> _Reading text_
- Active: 1862–1936
- Country: Canada
- Branch: Canadian Militia
- Type: Grenadiers
- Role: Infantry
- Part of: Non-Permanent Active Militia
- Garrison/HQ: Toronto, Ontario
- Nickname: The 10th Grenadiers
- Motto: "Ready Aye Ready"
- March: Quick: "The British Grenadiers"
- Engagements: Fenian Raids; North-West Rebellion; Second Boer War; First World War;
- Battle honours: See #Battle honours

= Royal Grenadiers =

The Royal Grenadiers was an infantry regiment of the Non-Permanent Active Militia of the Canadian Militia (now the Canadian Army). The regiment was distinctive as it was one of only two regiments in the Canadian Army to be designated as a grenadier regiment (the other unit being The Winnipeg Grenadiers). In 1936, the regiment was amalgamated with The Toronto Regiment to form The Royal Regiment of Toronto Grenadiers (now The Royal Regiment of Canada).

== Lineage ==

=== The Royal Grenadiers ===

- Originated on 14 March 1862, in Toronto as The 10th Battalion Volunteer Militia Rifles, Canada.

> _Stored data_

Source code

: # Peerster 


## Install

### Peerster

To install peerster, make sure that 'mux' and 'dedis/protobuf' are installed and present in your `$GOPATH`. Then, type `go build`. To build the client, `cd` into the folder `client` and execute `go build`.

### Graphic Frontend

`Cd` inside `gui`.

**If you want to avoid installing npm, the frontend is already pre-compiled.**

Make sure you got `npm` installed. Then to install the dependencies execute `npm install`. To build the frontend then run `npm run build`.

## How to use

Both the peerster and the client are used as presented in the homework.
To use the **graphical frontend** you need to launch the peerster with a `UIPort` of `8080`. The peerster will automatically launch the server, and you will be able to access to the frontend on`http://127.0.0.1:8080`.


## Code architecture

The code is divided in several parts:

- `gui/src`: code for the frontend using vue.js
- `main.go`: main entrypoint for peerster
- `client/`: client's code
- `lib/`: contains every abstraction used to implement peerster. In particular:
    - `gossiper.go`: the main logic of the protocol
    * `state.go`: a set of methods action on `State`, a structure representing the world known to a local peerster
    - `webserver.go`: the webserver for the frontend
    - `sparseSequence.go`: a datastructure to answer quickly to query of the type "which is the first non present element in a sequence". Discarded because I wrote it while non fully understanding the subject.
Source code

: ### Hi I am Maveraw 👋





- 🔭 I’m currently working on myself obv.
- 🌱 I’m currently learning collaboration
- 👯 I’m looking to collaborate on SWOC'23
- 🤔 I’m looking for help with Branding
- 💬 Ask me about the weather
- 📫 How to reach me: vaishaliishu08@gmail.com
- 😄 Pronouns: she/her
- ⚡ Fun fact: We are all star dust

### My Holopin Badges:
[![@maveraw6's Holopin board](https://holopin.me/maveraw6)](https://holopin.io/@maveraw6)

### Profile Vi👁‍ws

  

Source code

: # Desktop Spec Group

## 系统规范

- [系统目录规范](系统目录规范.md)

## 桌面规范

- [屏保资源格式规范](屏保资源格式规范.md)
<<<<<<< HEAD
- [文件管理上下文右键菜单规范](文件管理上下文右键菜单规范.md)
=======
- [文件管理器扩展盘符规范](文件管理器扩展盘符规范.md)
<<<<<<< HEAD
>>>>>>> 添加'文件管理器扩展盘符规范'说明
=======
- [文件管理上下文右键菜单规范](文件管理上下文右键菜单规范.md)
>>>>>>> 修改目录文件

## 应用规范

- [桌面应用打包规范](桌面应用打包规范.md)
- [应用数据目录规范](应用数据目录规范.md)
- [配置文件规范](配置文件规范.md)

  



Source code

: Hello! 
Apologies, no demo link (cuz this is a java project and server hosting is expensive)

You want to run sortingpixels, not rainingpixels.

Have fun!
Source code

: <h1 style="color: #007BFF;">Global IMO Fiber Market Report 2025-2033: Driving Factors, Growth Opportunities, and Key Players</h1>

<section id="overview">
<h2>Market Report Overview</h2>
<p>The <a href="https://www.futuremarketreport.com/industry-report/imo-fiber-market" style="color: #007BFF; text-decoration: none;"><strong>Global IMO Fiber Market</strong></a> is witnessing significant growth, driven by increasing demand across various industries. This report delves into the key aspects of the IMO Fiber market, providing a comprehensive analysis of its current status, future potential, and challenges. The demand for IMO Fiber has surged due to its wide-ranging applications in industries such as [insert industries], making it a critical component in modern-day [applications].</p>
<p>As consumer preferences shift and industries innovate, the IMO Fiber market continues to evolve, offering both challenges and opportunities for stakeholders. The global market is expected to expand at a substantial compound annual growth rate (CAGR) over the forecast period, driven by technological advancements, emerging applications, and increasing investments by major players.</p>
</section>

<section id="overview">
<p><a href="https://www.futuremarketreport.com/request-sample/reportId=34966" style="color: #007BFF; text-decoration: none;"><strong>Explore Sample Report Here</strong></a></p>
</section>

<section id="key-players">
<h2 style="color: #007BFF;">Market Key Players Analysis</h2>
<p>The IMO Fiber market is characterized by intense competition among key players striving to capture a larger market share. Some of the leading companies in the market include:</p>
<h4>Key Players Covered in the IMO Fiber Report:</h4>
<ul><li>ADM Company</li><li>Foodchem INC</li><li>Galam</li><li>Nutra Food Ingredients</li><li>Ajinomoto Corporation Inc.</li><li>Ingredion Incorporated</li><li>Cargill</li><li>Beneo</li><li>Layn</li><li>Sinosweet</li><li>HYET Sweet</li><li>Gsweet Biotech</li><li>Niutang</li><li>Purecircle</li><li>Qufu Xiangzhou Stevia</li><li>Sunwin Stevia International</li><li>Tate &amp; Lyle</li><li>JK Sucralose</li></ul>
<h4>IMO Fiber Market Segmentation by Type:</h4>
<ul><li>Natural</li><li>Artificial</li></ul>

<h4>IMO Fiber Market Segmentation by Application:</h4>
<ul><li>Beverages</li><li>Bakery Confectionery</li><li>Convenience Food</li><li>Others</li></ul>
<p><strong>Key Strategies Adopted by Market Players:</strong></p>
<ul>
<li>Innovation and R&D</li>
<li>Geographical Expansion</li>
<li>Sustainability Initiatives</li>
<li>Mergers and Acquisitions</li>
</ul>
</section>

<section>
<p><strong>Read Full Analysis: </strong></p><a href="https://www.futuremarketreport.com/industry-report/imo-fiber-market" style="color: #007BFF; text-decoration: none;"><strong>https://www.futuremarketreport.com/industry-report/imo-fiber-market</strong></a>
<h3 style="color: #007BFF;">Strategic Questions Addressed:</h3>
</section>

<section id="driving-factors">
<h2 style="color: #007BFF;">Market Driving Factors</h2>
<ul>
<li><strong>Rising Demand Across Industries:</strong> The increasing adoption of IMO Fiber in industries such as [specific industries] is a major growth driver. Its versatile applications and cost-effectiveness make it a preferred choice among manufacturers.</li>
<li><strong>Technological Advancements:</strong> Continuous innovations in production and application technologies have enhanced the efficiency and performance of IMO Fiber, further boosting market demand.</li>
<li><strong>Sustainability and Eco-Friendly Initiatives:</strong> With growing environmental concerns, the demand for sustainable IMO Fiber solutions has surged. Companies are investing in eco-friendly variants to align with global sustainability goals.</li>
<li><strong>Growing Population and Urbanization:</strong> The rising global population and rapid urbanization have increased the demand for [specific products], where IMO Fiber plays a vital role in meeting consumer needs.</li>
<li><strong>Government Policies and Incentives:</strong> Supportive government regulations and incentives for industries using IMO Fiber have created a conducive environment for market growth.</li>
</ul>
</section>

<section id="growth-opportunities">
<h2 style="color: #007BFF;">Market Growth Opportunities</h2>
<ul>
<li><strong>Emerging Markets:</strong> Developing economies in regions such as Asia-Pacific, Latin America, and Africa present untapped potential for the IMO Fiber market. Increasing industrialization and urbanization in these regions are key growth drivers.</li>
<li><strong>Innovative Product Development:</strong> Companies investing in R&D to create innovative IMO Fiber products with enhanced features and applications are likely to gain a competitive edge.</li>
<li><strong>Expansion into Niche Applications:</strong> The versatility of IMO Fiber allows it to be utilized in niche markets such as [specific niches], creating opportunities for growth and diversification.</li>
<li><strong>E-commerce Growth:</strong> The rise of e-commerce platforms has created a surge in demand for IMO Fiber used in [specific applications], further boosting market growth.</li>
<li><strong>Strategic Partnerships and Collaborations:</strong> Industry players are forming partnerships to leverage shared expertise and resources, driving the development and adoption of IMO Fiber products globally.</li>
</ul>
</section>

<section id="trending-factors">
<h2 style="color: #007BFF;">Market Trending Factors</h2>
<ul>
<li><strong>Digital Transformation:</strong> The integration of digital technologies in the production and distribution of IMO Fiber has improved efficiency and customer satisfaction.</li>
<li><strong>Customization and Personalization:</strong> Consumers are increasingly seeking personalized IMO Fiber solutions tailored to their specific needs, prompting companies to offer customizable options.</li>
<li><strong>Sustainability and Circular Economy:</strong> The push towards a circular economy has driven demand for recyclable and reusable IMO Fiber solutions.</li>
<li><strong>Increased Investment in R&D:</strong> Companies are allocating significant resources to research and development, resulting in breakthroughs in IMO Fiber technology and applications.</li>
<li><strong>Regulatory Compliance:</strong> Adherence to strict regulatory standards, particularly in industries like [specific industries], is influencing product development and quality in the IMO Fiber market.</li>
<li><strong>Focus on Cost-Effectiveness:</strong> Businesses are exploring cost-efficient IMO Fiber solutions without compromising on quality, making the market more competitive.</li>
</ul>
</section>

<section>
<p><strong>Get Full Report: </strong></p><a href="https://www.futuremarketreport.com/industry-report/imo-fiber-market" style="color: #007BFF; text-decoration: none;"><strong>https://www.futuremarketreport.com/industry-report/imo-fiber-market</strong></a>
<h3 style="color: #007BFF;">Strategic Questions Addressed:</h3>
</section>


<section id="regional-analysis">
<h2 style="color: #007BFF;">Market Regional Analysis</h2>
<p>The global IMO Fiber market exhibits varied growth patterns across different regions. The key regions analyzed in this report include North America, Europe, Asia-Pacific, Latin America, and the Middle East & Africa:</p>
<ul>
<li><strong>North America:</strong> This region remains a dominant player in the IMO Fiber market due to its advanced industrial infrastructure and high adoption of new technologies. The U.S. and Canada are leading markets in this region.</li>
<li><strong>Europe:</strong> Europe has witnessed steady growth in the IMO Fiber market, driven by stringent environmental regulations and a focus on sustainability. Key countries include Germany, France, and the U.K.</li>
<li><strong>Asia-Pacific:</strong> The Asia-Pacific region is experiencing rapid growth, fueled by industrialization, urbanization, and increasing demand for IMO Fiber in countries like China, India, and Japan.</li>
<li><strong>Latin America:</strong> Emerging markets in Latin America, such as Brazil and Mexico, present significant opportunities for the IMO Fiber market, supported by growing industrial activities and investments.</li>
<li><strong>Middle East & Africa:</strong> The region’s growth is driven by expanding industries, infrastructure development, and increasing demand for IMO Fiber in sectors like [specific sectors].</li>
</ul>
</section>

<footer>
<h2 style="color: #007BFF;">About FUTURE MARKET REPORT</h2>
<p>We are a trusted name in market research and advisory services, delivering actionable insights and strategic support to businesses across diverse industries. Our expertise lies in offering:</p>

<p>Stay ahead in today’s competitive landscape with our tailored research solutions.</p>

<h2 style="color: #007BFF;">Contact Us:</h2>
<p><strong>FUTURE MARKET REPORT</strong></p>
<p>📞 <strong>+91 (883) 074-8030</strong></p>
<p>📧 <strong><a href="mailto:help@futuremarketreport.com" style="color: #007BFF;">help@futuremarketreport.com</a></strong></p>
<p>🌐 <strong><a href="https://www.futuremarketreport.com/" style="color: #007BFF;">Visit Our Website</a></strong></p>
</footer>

> _Required actions_
**1.** Answer these questions from the text on the Royal Grenadiers:
(a) What was the regiment's motto?
(b) Which other Canadian Army regiment was designated as a grenadier regiment?
(c) Under what name did the regiment originate on 14 March 1862?
**2.** Extend the text on the Royal Grenadiers regiment, picking up right after its final line.
The listing plays no part in the work on this page.

> _Outputs in order_
**1.**
(a) "Ready Aye Ready"
(b) The Winnipeg Grenadiers
(c) The 10th Battalion Volunteer Militia Rifles, Canada

**2.**
- Redesignated on 21 November 1862, as The 10th Battalion Volunteer Militia (Infantry), Canada.
- Redesignated on 10 April 1863, as the 10th or "Royal Regiment of Toronto Volunteers".
- Redesignated on 5 August 1881, as the 10th Battalion, Royal Grenadiers.
- Redesignated on 8 May 1900, as the 10th Regiment, Royal Grenadiers.
- Redesignated on 1 May 1920, as The Royal Grenadiers.
- Amalgamated on 15 December 1936, with The Toronto Regiment and redesignated as The Royal Regiment of Toronto Grenadiers (now The Royal Regiment of Canada).

== Perpetuations ==

- 58th Battalion, CEF
- 123rd Battalion (Royal Grenadiers), CEF

== History ==

=== Early history ===
On 14 March 1862, the 10th Battalion Volunteer Militia Rifles, Canada was authorized for service in Toronto, Canada West (now Ontario) with its headquarters and line companies in Toronto. As in common with most Canadian Militia infantry regiments being raised at the time, they were a rifle regiment. However around the same time of the regiments founding, the members of the unit requested to the militia department that they be organized and uniformed as a line infantry unit instead. As a result on 21 November 1862, the regiment was redesignated as the 10th Battalion Volunteer Militia (Infantry) Canada and again on 10 April 1863, as the 10th or Royal Regiment of Toronto Volunteers.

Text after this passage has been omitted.